Stored items:
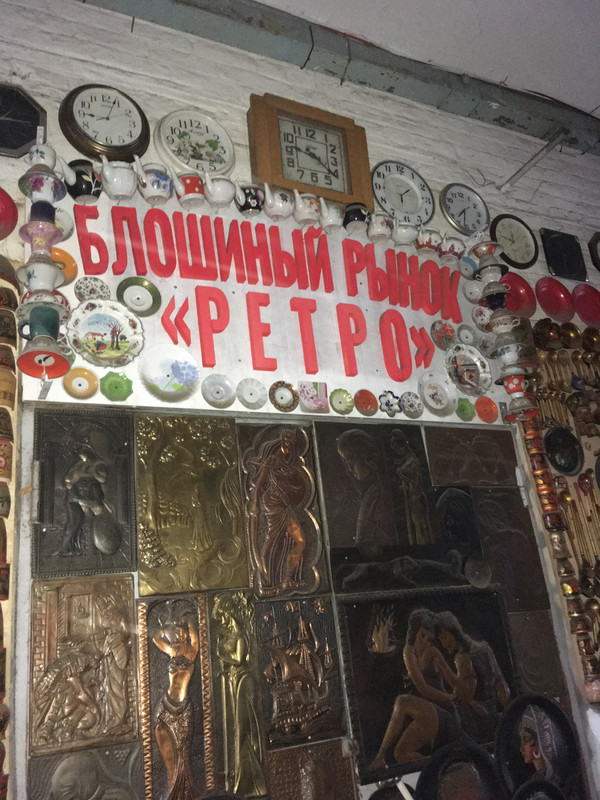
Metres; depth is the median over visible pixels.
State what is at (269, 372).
sign board
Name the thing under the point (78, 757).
relief plaque
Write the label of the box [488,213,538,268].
wall clock
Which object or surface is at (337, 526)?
embossed metal panel
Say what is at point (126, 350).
decorative plate
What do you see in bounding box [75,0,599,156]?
ceiling beam
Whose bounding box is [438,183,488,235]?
wall clock
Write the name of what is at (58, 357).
cup
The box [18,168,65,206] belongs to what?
cup
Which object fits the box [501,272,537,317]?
red plate
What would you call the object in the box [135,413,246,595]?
relief plaque
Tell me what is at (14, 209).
red plate
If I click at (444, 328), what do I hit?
decorative plate
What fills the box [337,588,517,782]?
relief plaque
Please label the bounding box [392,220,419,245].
teapot
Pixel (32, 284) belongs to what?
cup
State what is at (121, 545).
embossed metal panel
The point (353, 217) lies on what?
teapot
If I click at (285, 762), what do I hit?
relief plaque
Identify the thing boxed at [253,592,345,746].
relief plaque
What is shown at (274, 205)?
teapot
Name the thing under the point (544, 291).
red plate
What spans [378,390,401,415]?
small plate
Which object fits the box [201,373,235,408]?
white plate
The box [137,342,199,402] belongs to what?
decorative plate
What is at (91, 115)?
wall clock
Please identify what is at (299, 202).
teapot
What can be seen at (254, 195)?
teapot
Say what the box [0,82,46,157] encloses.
clock
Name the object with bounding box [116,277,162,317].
green plate
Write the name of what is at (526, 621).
metal plate
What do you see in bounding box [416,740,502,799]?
black plate
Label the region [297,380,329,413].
small plate
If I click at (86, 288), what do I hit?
decorative plate
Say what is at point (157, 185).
teapot
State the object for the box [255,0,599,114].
ceiling
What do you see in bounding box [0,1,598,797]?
wall
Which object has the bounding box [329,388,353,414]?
small plate
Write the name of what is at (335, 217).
teapot
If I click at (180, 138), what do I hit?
wall clock
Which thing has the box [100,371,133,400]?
green plate
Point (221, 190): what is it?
teapot
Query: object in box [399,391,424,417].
small plate
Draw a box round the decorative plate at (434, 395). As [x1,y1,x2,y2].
[416,371,458,415]
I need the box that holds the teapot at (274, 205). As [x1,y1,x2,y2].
[260,185,294,220]
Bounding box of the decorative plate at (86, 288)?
[74,276,110,301]
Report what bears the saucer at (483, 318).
attached to the sign board
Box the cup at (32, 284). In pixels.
[16,259,63,294]
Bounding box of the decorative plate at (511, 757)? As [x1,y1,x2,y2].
[494,693,582,797]
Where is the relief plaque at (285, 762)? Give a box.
[263,737,357,799]
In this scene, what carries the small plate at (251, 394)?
attached to the sign board
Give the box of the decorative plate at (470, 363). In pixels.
[444,342,491,395]
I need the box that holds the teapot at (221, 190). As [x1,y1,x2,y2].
[202,173,237,208]
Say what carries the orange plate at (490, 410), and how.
attached to the sign board
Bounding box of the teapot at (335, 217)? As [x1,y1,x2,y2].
[318,199,343,232]
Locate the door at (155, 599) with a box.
[15,405,590,799]
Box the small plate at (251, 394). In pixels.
[235,377,267,409]
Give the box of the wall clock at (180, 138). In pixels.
[155,109,234,176]
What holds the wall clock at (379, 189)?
attached to the wall at (117, 76)
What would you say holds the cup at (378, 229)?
attached to the sign board
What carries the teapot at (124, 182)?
attached to the sign board
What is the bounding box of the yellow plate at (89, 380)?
[63,367,99,398]
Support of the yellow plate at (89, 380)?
attached to the sign board
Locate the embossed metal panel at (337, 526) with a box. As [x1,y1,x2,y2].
[315,419,440,568]
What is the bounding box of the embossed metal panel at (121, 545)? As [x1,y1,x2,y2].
[31,408,135,577]
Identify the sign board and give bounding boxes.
[27,178,498,419]
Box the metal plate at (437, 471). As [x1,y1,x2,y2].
[424,424,517,486]
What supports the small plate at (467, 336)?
attached to the sign board
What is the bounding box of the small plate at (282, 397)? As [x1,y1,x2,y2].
[268,381,299,411]
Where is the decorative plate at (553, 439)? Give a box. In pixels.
[542,425,582,476]
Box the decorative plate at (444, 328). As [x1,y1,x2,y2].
[430,318,456,349]
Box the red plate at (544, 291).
[533,276,575,320]
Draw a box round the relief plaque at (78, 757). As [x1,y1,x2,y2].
[25,741,145,799]
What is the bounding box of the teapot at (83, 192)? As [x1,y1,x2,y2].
[58,158,102,202]
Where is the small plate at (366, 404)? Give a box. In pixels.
[353,388,378,415]
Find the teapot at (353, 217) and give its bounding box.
[342,202,370,233]
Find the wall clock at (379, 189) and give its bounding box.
[369,160,434,225]
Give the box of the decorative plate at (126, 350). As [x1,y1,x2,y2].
[66,298,145,368]
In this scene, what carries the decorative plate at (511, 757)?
attached to the door at (155, 599)
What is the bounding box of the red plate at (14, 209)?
[0,187,18,241]
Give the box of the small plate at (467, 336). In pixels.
[455,324,477,345]
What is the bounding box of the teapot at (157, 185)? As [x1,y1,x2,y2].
[134,160,173,204]
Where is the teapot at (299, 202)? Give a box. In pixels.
[291,191,321,225]
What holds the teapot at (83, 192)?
attached to the sign board
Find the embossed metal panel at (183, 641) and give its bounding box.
[136,594,213,799]
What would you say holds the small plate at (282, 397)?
attached to the sign board
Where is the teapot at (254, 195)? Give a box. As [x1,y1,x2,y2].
[234,183,265,215]
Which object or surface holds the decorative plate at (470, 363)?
attached to the sign board
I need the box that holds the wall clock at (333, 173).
[248,91,372,207]
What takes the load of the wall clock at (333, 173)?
attached to the wall at (117, 76)
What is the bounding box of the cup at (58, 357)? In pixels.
[17,335,71,380]
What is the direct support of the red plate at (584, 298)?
attached to the wall at (117, 76)
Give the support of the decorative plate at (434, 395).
attached to the sign board
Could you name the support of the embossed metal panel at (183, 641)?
attached to the door at (155, 599)
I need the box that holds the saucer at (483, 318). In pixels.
[471,304,491,329]
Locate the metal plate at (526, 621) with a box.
[506,610,567,702]
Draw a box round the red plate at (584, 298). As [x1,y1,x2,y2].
[572,282,599,326]
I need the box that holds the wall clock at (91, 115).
[58,84,150,161]
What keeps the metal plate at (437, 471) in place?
attached to the door at (155, 599)
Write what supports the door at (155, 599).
in the wall at (117, 76)
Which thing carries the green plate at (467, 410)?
attached to the sign board
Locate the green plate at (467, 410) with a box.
[455,397,476,421]
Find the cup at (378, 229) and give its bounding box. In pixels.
[366,211,394,242]
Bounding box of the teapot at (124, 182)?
[98,155,137,200]
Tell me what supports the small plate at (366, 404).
attached to the sign board
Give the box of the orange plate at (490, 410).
[475,397,498,422]

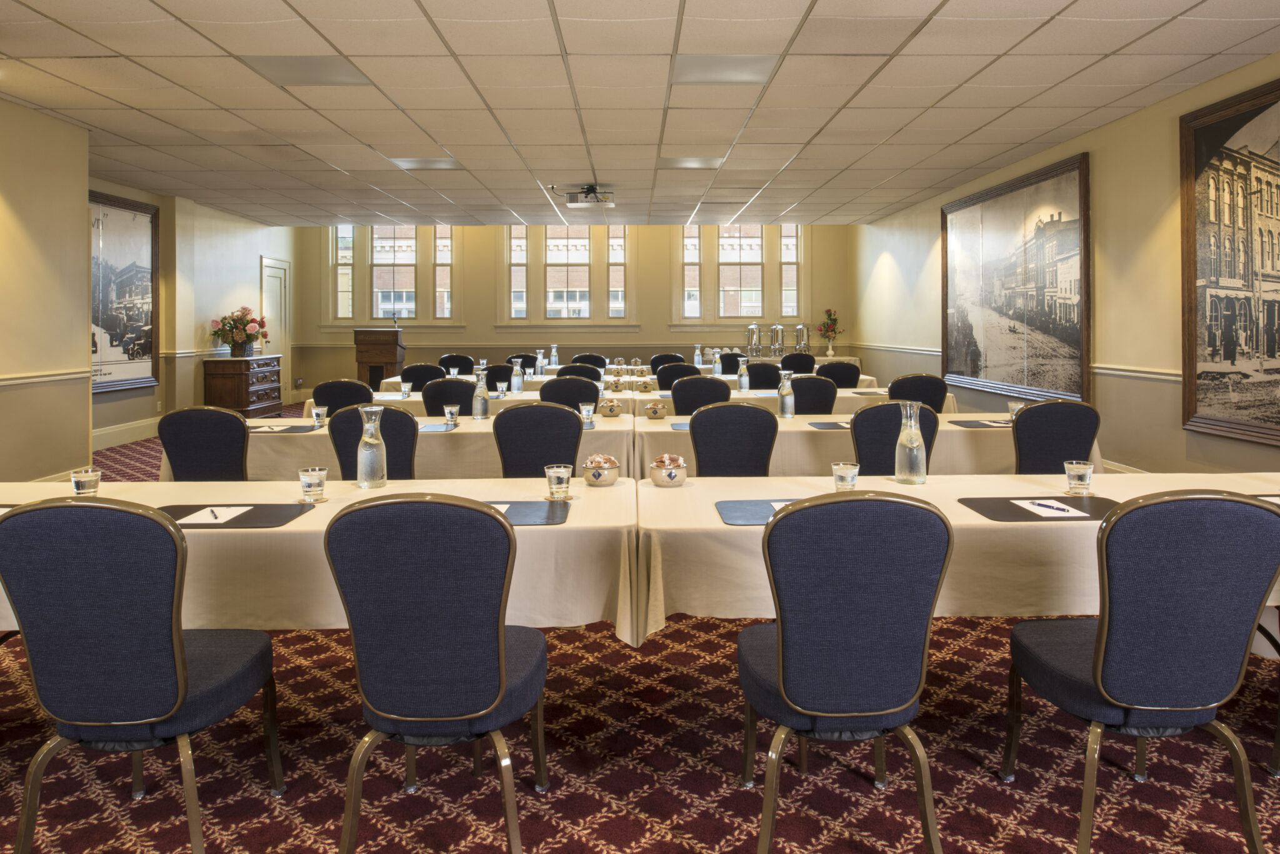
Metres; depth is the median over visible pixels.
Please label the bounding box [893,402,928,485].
glass carafe
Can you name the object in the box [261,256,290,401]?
door
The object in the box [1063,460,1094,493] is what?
drinking glass
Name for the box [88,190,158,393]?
framed picture
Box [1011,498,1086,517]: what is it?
paper
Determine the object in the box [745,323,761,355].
urn
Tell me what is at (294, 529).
table
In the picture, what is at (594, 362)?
chair
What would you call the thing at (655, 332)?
back wall
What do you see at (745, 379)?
glass carafe
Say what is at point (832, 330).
flower vase
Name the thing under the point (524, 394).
conference table
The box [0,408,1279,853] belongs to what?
carpet floor
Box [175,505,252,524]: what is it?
paper
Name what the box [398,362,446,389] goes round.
chair
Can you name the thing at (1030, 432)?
chair
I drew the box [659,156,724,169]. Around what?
ceiling light
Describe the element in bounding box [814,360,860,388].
chair
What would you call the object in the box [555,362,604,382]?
chair
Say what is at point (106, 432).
baseboard
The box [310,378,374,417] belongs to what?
chair
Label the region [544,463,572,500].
drinking glass
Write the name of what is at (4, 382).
chair rail
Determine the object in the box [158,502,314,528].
desk pad
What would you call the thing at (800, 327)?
beverage urn
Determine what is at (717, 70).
ceiling light
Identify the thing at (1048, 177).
framed picture
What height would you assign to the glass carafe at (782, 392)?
0.281 m
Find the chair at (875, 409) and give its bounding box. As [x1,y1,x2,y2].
[849,401,937,476]
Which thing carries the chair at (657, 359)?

▶ **EXERCISE REQUIREMENTS**
Leave out every line before the one containing "Write the name of what is at (4, 382).". Transcribe that line and all lines after it through the end of the data above, exactly.

▶ **SOLUTION TO THE PROBLEM**
Write the name of what is at (4, 382).
chair rail
Determine the object in the box [158,502,314,528].
desk pad
What would you call the thing at (800, 327)?
beverage urn
Determine what is at (717, 70).
ceiling light
Identify the thing at (1048, 177).
framed picture
What height would you assign to the glass carafe at (782, 392)?
0.281 m
Find the chair at (875, 409) and give its bounding box. As [x1,y1,x2,y2].
[849,401,937,476]
Which thing carries the chair at (657, 359)?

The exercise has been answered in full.